Fortunately, Tepperman's optimism isn't starry-eyed, and the hope he proffers is as grounded as he can make it in concrete examples of strategies that seem to work.
He focuses on a small handful of the large-scale problems afflicting the world – Islamic terrorism; corrupt political systems; unstable, panic-driven declines in financial markets; the decay of societal institutions; widening income inequality; and a few others – and travels widely to talk to the people who are devising new and innovative strategies to hold chaos at bay and sometimes even improve things. “Why is it,” he wonders, “that in this time of turmoil … a few countries are nonetheless flourishing?”
He looks at Mexico's fight against governmental gridlock and cites President Peña Nieto's employment of oversight committees for legislative reform. He studies the decades of work done by Singapore's first prime minister, Lee Kuan Yew, to curb his country's rampant graft and corruption on all levels. He describes the success Indonesia has had in combating and in some cases subverting Islamic extremism inside its borders.
Throughout his book, these and other scenarios are held up as examples of the ways strong, enlightened government and passionate, involved people can tackle some of the worst problems in the world today and find solutions that actually work. “The fixes are out there; now our leaders must act on them,” he writes. “Either that or the doomsayers will win the day, and things really will keep getting worse and worse.”

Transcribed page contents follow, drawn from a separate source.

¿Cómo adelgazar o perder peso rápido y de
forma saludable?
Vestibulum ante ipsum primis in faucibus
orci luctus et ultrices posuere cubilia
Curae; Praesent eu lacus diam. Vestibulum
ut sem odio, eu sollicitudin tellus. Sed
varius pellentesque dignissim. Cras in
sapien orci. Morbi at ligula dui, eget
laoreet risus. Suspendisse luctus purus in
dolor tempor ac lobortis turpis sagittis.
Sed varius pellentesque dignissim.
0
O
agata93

It's an encouraging message, and "The Fix" is an ultimately inspiring performance, but it's also a problematic one. Tepperman has a weakness not only for TED talk-style empty catch-phrases like “The Power of Promiscuous Thinking” or “Embrace Extremity,” or “Govern with Guardrails,” but also for the facile data-manipulation that makes such catch-phrases deeply suspect.
President Peña Nieto, for instance, empaneled those reform committees in part with the aim of having them absolve him and his wife of suspected ethics violations. Indonesia's successes against radical Islam take on more complicated, less helpful overtones when Tepperman points out that Indonesia has always been “overwhelmingly Muslim,” and thereby neatly avoids the anti-Christian motivation of so much Islamic terrorism. And Prime Minister Lee's measures against governmental corruption were so effective mainly because Lee gave himself dictatorial powers. (Tepperman calls this reliance on repression “unpleasant to contemplate”).
Tepperman's chapter in praise of fracking is nothing short of bewildering, considering the vast, catastrophic environmental damage that always follows in fracking's wake. “Peak oil,” he writes, “has become a distant, slightly embarrassing memory” – words the next generation will likely read with a good deal of understandable bitterness.
"The Fix" focuses mainly on top-down government-imposed solutions to the problems Tepperman identifies; in the world of this book, power is almost always the key to progress. And maybe this is simple realism, but it tends to remove the potential for restorative action from the hands of the very people most immediately afflicted by the bad news Tepperman describes. Leaders can make that bad news better, or they can make it worse – Tepperman is striving for better, because the alternatives have never been starker.
But a great many of the ills he cites have been caused by the same political power structures he hopes can be taught to fix them. Let's all hope they're listening to this book.